Both internal and external pressures forced him into exile late in 1961, when he fled back to France, along with all of the surviving Trujillos, aboard the famed yacht Angelita (still sailing today as the cruise ship Sea Cloud), with his father's casket, which was allegedly lined with $4 million (equivalent to $ million in ) in cash, jewels and important papers.

In 1962, he settled down in Spain where he was protected by Generalisimo Francisco Franco. There he continued with his jet-set lifestyle, which included flying planes as a hobby.

He died on 27 December 1969 in a Spanish hospital due to complications from pneumonia after being severely injured in a car crash ten days earlier in the outskirts of Madrid.
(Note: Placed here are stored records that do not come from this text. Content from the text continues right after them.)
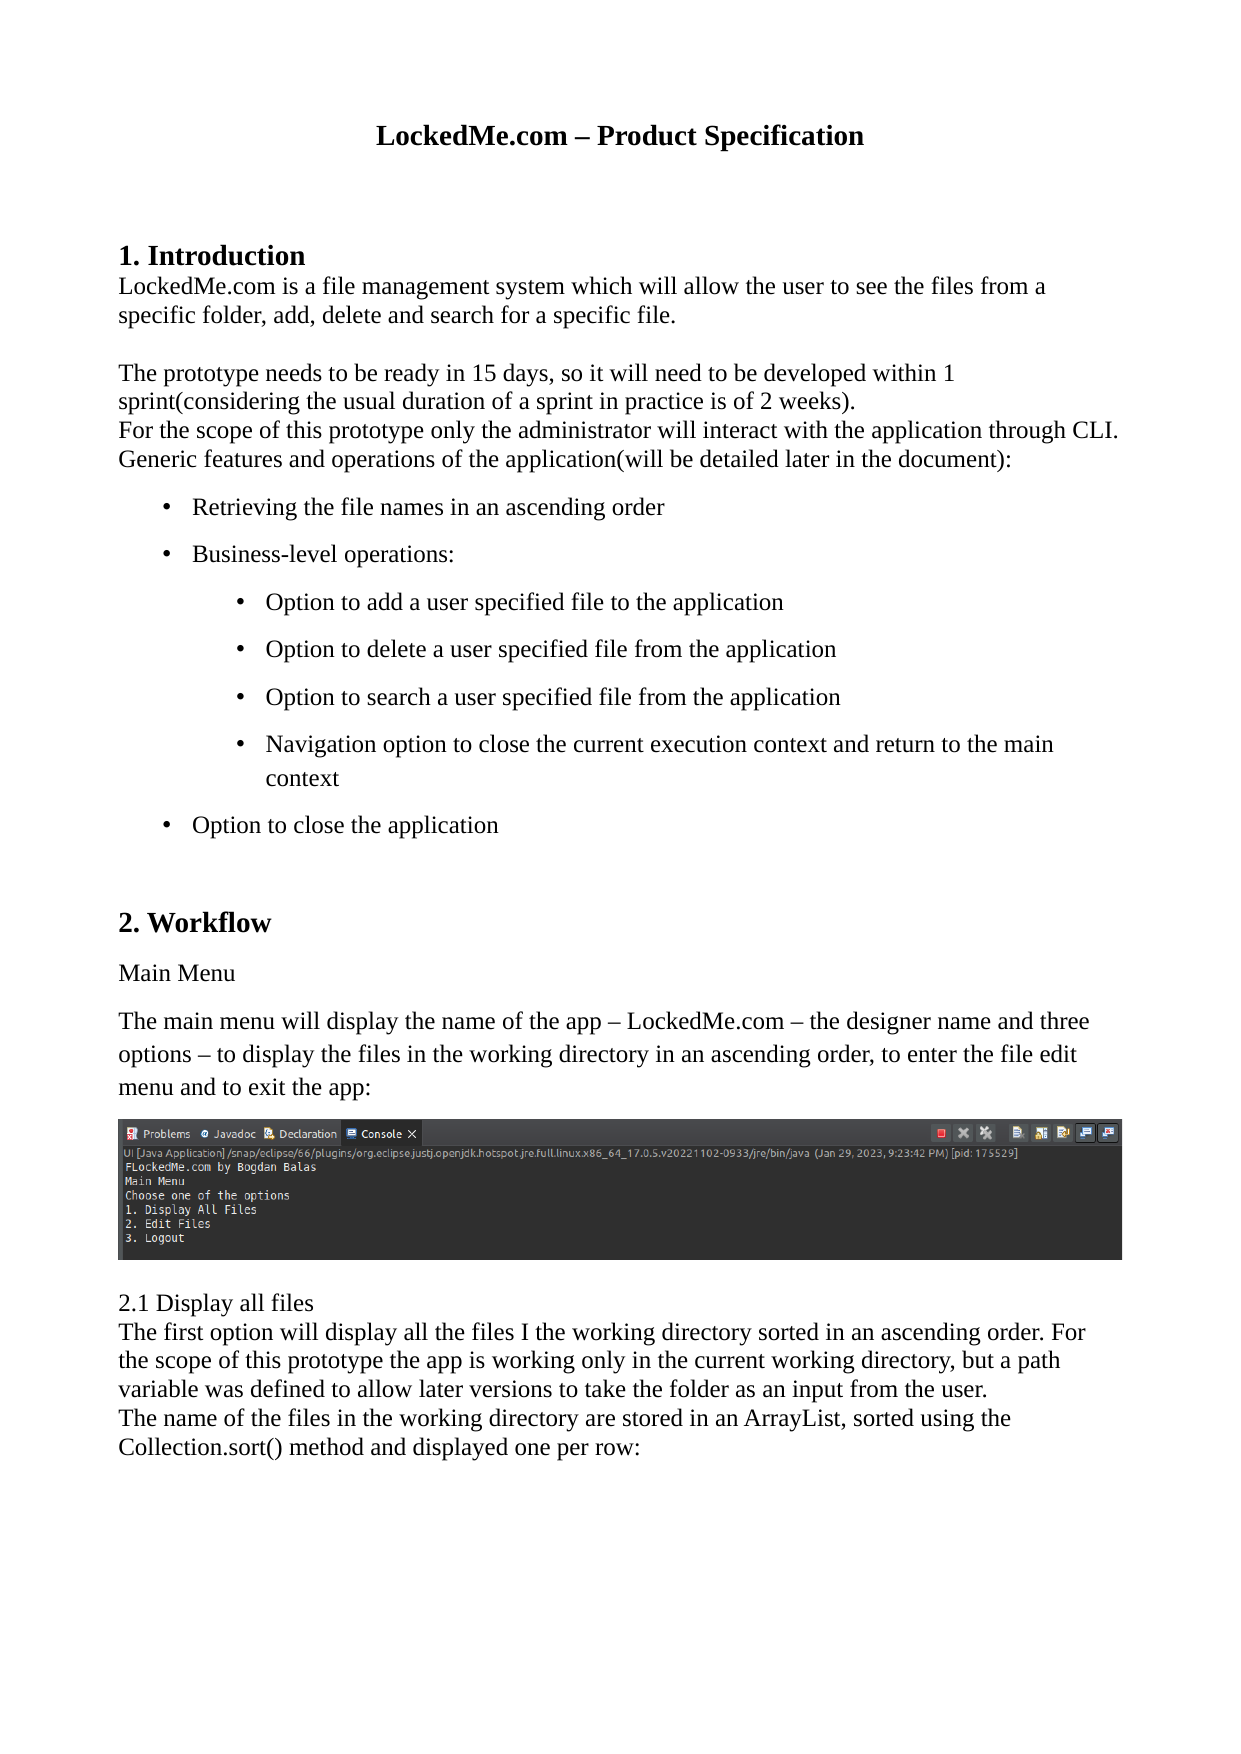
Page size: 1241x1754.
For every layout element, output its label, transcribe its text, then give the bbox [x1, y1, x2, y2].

list Option to delete a user specified file from the application [236, 634, 1122, 663]
list Navigation option to close the current execution context and return to the main context [236, 729, 1122, 791]
text Generic features and operations of the application(will be detailed later in the document): [118, 444, 1122, 473]
text For the scope of this prototype only the administrator will interact with the application through CLI. [118, 415, 1122, 444]
list Option to search a user specified file from the application [236, 682, 1122, 711]
text 2. Workflow [118, 905, 1122, 939]
text The main menu will display the name of the app – LockedMe.com – the designer name and three options – to display the files in the working directory in an ascending order, to enter the file edit menu and to exit the app: [118, 1006, 1122, 1101]
list Option to add a user specified file to the application [236, 587, 1122, 616]
text The prototype needs to be ready in 15 days, so it will need to be developed within 1 sprint(considering the usual duration of a sprint in practice is of 2 weeks). [118, 358, 1122, 415]
text 1. Introduction [118, 238, 1122, 271]
text LockedMe.com – Product Specification [118, 118, 1122, 152]
text Main Menu [118, 958, 1122, 987]
text LockedMe.com is a file management system which will allow the user to see the files from a specific folder, add, delete and search for a specific file. [118, 271, 1122, 329]
text The name of the files in the working directory are stored in an ArrayList, sorted using the Collection.sort() method and displayed one per row: [118, 1403, 1122, 1460]
picture [118, 1119, 1123, 1260]
text 2.1 Display all files [118, 1288, 1122, 1317]
list Business-level operations: [162, 539, 1122, 568]
text The first option will display all the files I the working directory sorted in an ascending order. For the scope of this prototype the app is working only in the current working directory, but a path variable was defined to allow later versions to take the folder as an input from the user. [118, 1317, 1122, 1403]
list Retrieving the file names in an ascending order [162, 492, 1122, 520]
list Option to close the application [162, 810, 1122, 839]
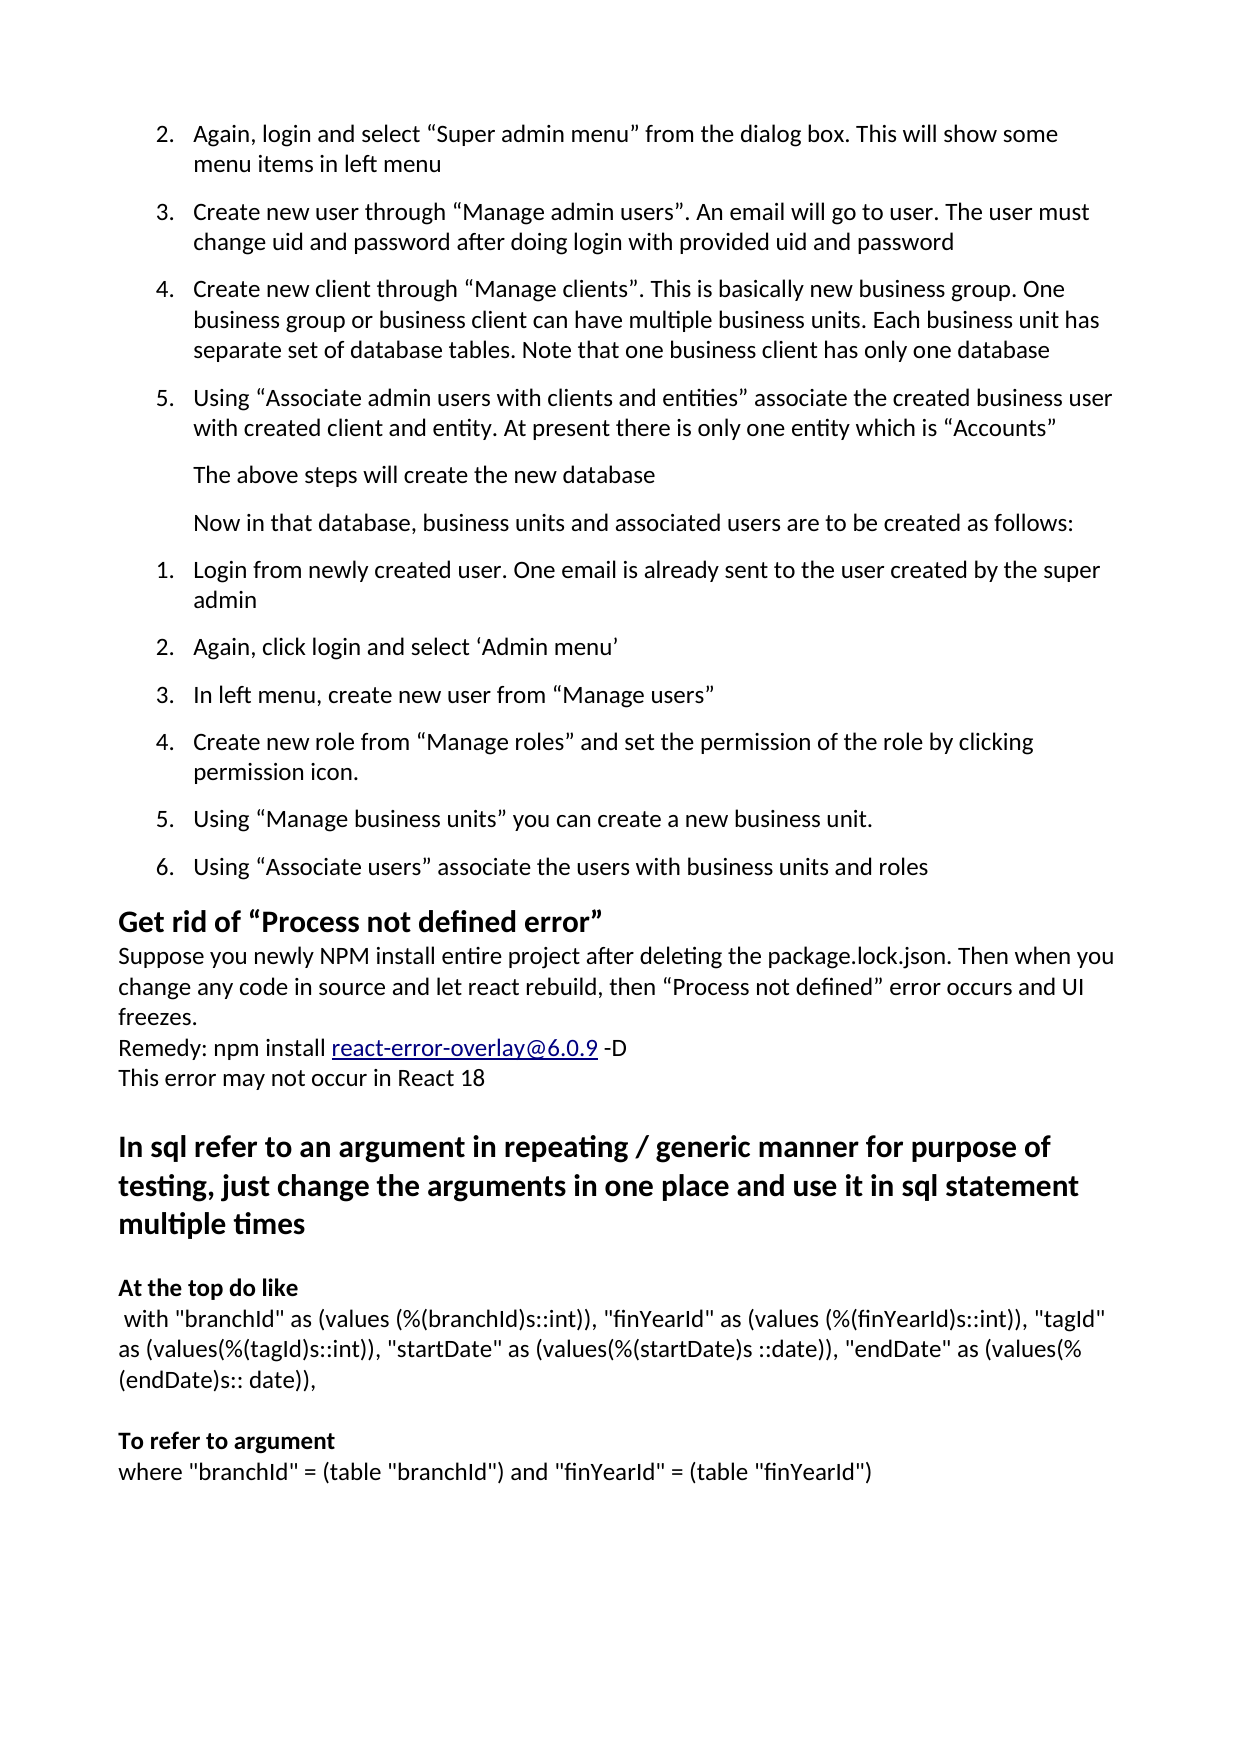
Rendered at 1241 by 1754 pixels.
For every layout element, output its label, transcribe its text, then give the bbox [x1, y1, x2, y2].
The person in the car he hit, Teresa Bertrán de Lis, the Duchess-consort of Alburquerque, died instantly.
Trujillo was initially buried in Madrid's Almudena cemetery, but his remains were subsequently moved to Mingorrubio Cemetery in El Pardo to accompany his father's remains. Trujillo was driving a Ferrari 330GT sports car (s/n 9151), a blue 2-door purchased in 1966. The car sat unrestored in Spain from 1969 and finally was offered for sale in early 2013 for £50,000.

Ramfis Trujillo's children and grandchildren are still alive, some of them living in Spain.